When Josh Ukrainetz was 3 years old, he was diagnosed with a stutter. Today, 10 years later, he’s speaking fluently and offering his saliva up to the University of Alberta for study. It’s a small gesture of gratitude for the years of help he received, but a great contribution to a research effort determined to find the root cause of his disorder.

Stuttering, by the best estimates, affects roughly five percent of all children at some point in their young lives, and about one percent of all adults. It’s marked by the telltale difficulty of delivering a word in full, and it’s made all the more frustrating by a complete lack of treatment options, let alone a cure. The best stutterers can do is manage their symptoms through the time-consuming process of speech therapy, which means essentially rewiring the brain.

“Nobody knows what causes stuttering and there are so many misconceptions about what causes and what exacerbates it,” said Josh’s mother, Sandra. “We are just so keen to do anything that can help further our understanding.”

Help is coming, and it’s in the form of a massive saliva database reserved for studying both the brain science and genetics of stuttering. By looking at a wide range of genes, scientists at the University of Alberta hope to untangle some key patterns that might explain why some people with a family history of stuttering never develop it, while others mark the first in their bloodline to receive a diagnosis.

“You need a large number of people for the true difference related to stuttering to come above the noise that that type of variability generates,” said Deryk Beal, assistant professor in the Department of Communication Sciences and Disorders in the Faculty of Rehabilitation Medicine, in a statement. So far, Beal and a team of scientists are up to 150 samples from stutterers and their family members. They hope to get many more.

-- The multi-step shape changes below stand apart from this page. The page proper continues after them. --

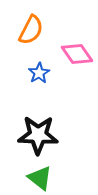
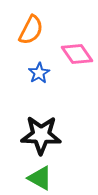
black star: moved 3 px right
green triangle: rotated 8 degrees counterclockwise
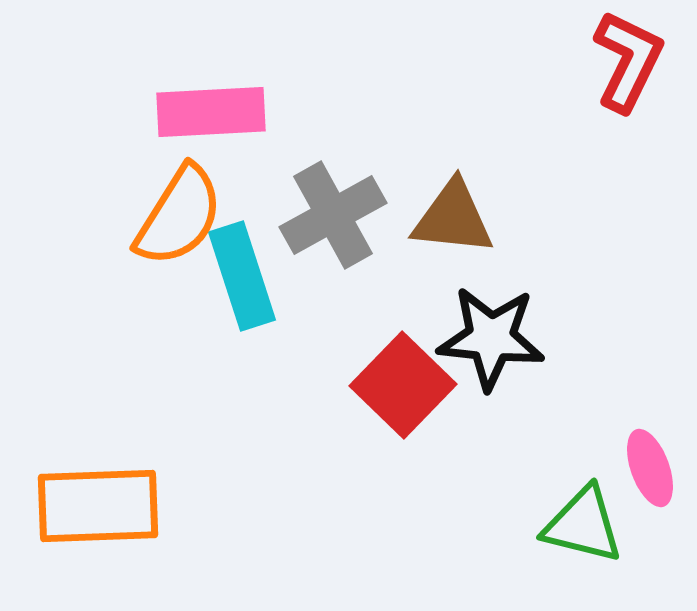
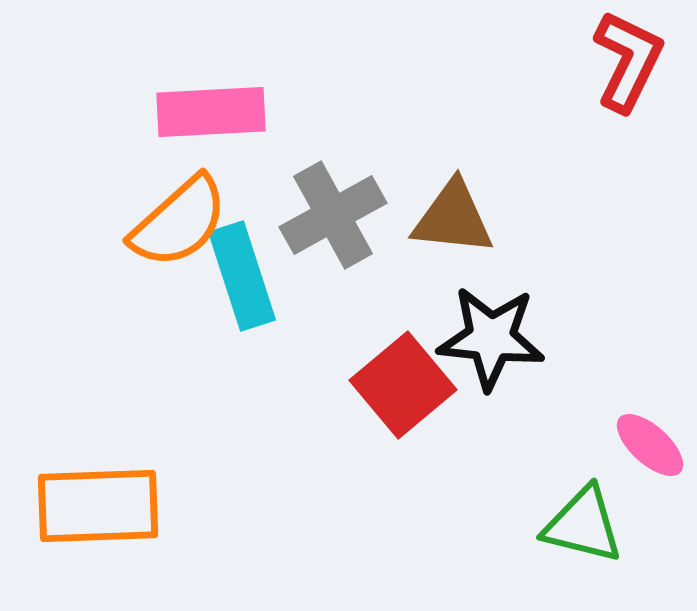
orange semicircle: moved 6 px down; rotated 16 degrees clockwise
red square: rotated 6 degrees clockwise
pink ellipse: moved 23 px up; rotated 28 degrees counterclockwise
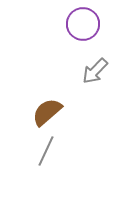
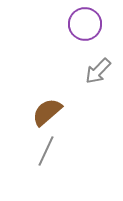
purple circle: moved 2 px right
gray arrow: moved 3 px right
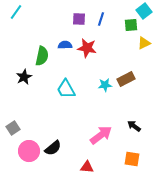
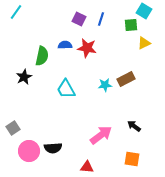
cyan square: rotated 21 degrees counterclockwise
purple square: rotated 24 degrees clockwise
black semicircle: rotated 36 degrees clockwise
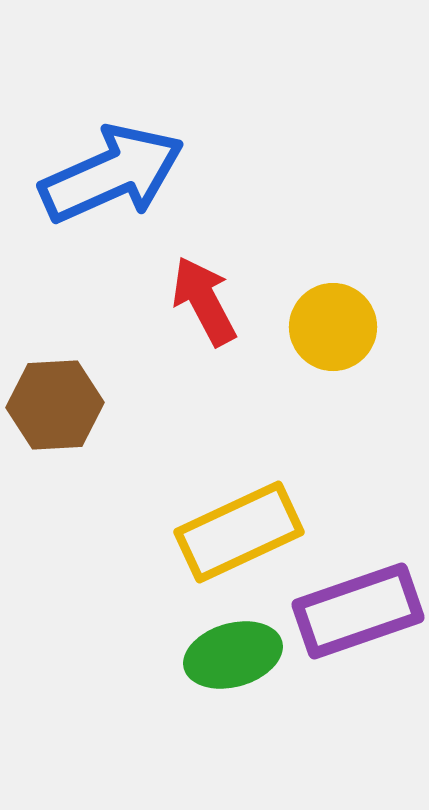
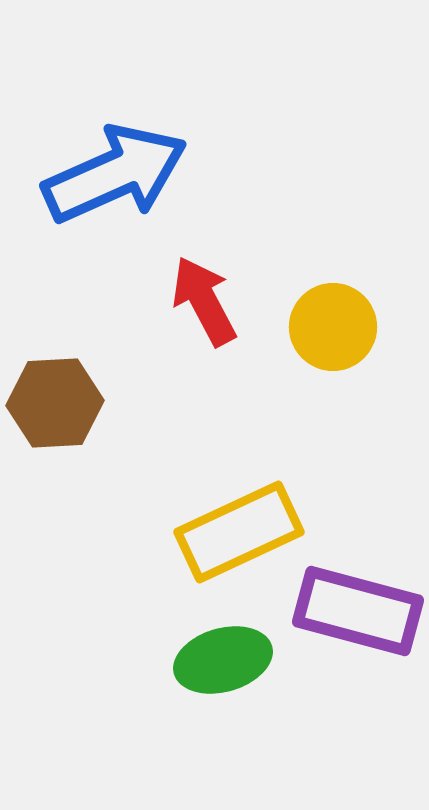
blue arrow: moved 3 px right
brown hexagon: moved 2 px up
purple rectangle: rotated 34 degrees clockwise
green ellipse: moved 10 px left, 5 px down
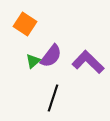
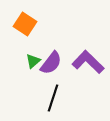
purple semicircle: moved 7 px down
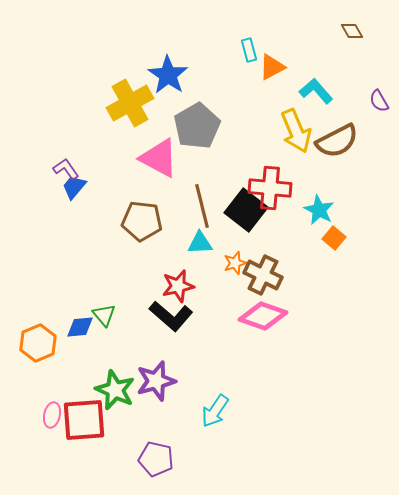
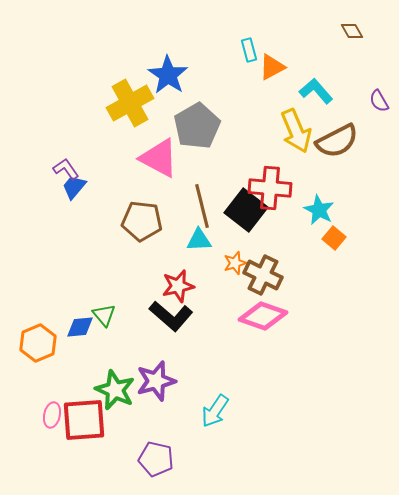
cyan triangle: moved 1 px left, 3 px up
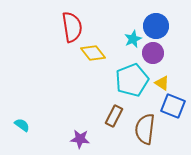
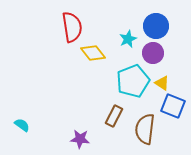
cyan star: moved 5 px left
cyan pentagon: moved 1 px right, 1 px down
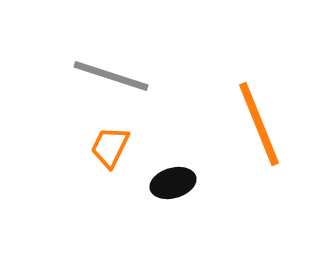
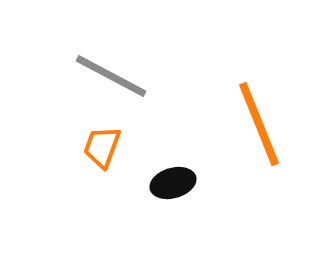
gray line: rotated 10 degrees clockwise
orange trapezoid: moved 8 px left; rotated 6 degrees counterclockwise
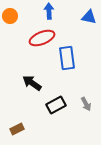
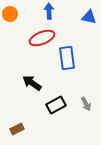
orange circle: moved 2 px up
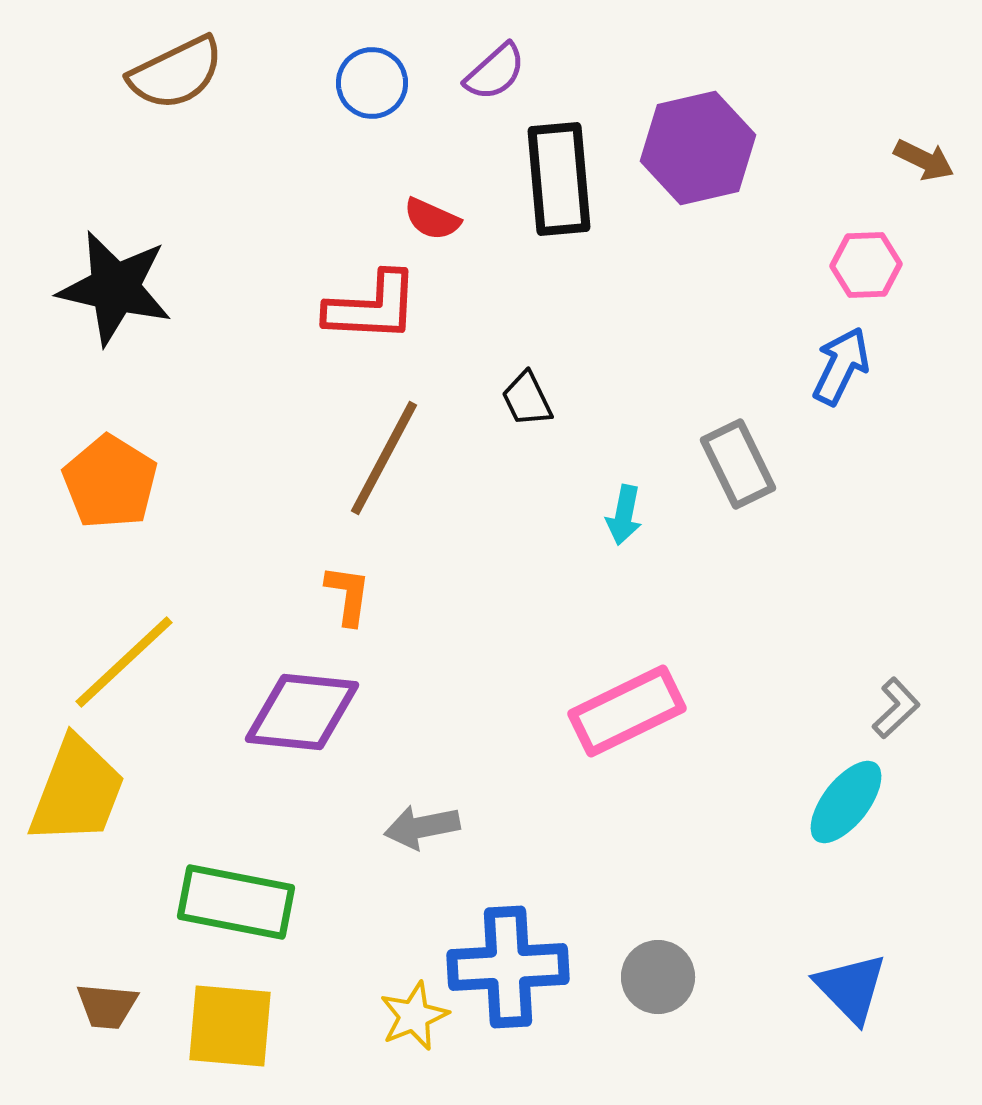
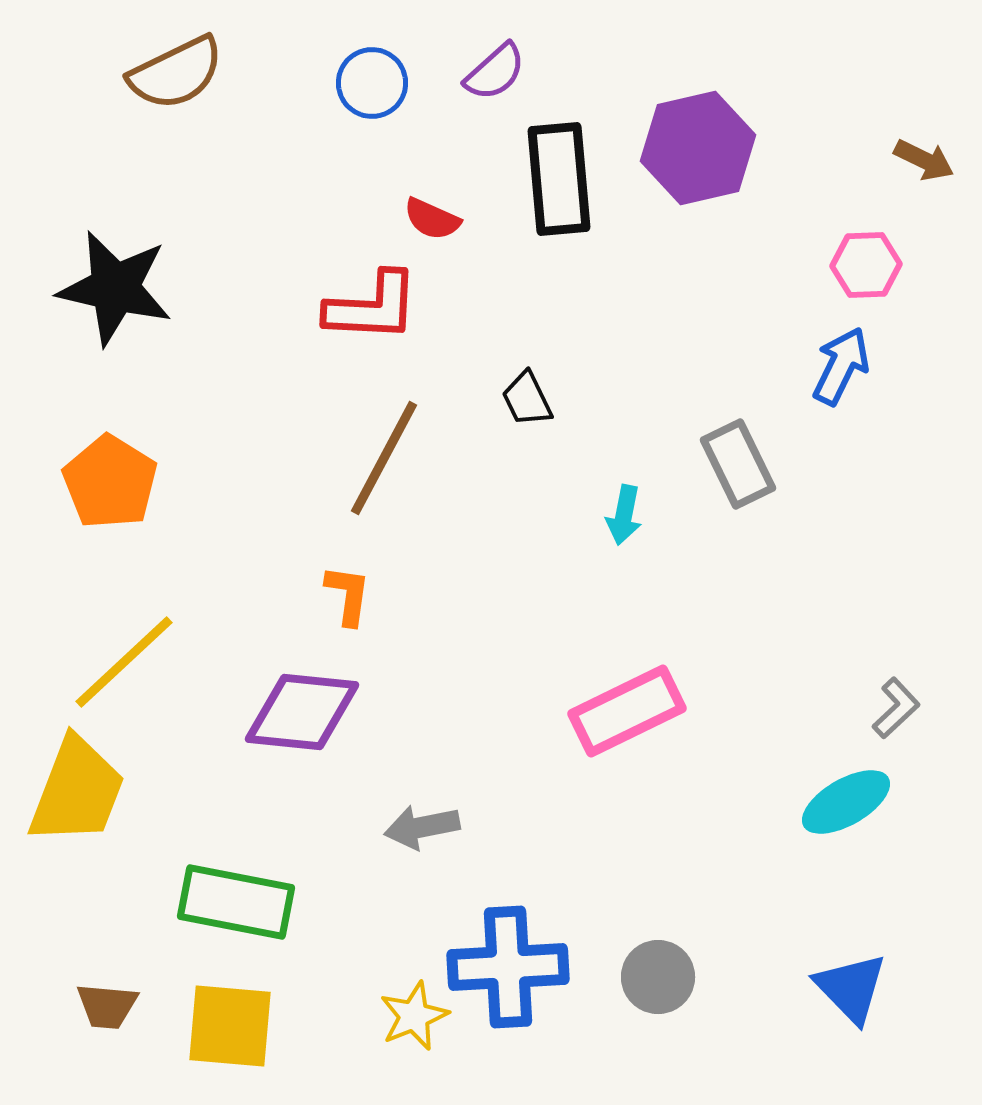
cyan ellipse: rotated 22 degrees clockwise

Even more challenging is securing the funding for DNA testing itself — the linchpin to the entire enterprise. But at a testing cost of $1,000 per sample, the team still has a ways to go. If and when they receive the funding, they plan to ship the samples to Nationwide Children's Hospital in Columbus, Ohio, where geneticist Christopher Bartlett will oversee the sequencing.

For now, the researchers are still accepting samples from walk-in participants or people who choose to send the 5-milliliter sample by mail. One day, they hope to take the DNA information obtained by Bartlett and cross it with MRI scans of stutterers’ brains. That way, they’ll be able to see firsthand which disorders emerge because of faulty neural structures, determined by genetics, and which structures change to accommodate the impediment.

“This is the best way we have to move forward to solve that chicken-and-egg problem at this time,” Beal said. On the one hand, the experiment could end up producing more questions than it originally hoped to answer. But it could also mean kids like Josh Ukrainetz don’t have to suffer through some of their most valuable years just because of nature’s dumb, unfortunate luck.